Brand SpotlightYour Healthy Family


Your Healthy Family: Alarming heart disease numbers in black women

Posted at 7:50 AM, Feb 27, 2023
and last updated 2023-02-27 07:50:15-05

Heart disease is the number one killer in the United States. It kills one woman about every 80 seconds, and the number is even more alarming for black women.

In June of 2021, Yavon Griggin's busy life changed forever.

"It just kind of took on a whole different life of it's own," she said.

After battling high blood pressure for years, Griggin had a massive stroke.

"My life changed dramatically," she said.

She said she lost feeling on her entire left side. Her once busy life as mom, attorney, and President of her local sorority chapter were put on pause, and replaced with a new fight from inside her hospital room.

"I was in there for a month, where I learned to walk again, I had speech therapy, occupational therapy, trying to learn to get the use back," she said.

Griffin is among the 50 percent of black women over age 20 in the U.S. who have some type of heart disease. Even after adjusting for socioeconomic status, access to health care, and other medical conditions, researchers found when compared to white women, pregnant black women were 23 percent more likely to have a heart attack and 57 percent more likely to have a stroke.

Dr. Mary Beth Fisher is a cardiologist with the Women's Heart Health Program at UK Hospital. She said she sees the reality of those numbers play out every day.

"And a large percent of them aren't getting controlled, even if they are on medicine," she said.

Dr. Fisher said that's why health leaders are focused on education and helping people make lifestyle and diet changes so they don't add risk factors.

"I think education is power, and when women know better, they do better. So really sitting down and understanding those risks, understanding those goals, and then making adaptations," she said.

Like many other black women, Griffin had a strong family history of high blood pressure and heart disease.

"Both of my parents have high blood pressure. My husband's parents have high blood pressure," she said.

That's why she said it’s time to start challenging the community to talk more about this issue, and every health issue.

- **Supplied data**
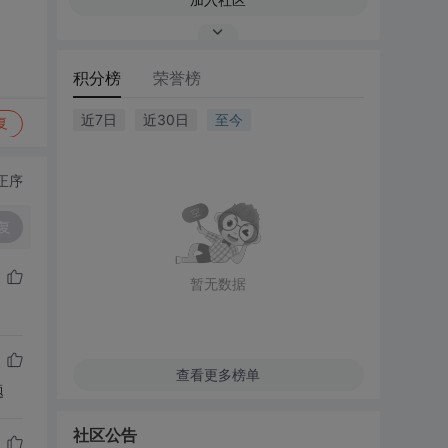
积分榜
荣誉榜
近7日
近30日
至今
复
正序
复
暂无数据
查看更多榜单
题
社区公告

- **Problems and tasks**
1) According to the article on heart disease in black women, how often does heart disease kill a woman?
2) Write out the part of the article on heart disease in black women that opens with the words "In June of 2021, Yavon" and closes with "a massive stroke.".
3) List every role from the stroke survivor's once busy life that the article on heart disease in black women says was put on pause.

- **Solutions to each task**
1) About every 80 seconds.

2)
In June of 2021, Yavon Griggin's busy life changed forever.

"It just kind of took on a whole different life of it's own," she said.

After battling high blood pressure for years, Griggin had a massive stroke.

3) Mom; attorney; President of her local sorority chapter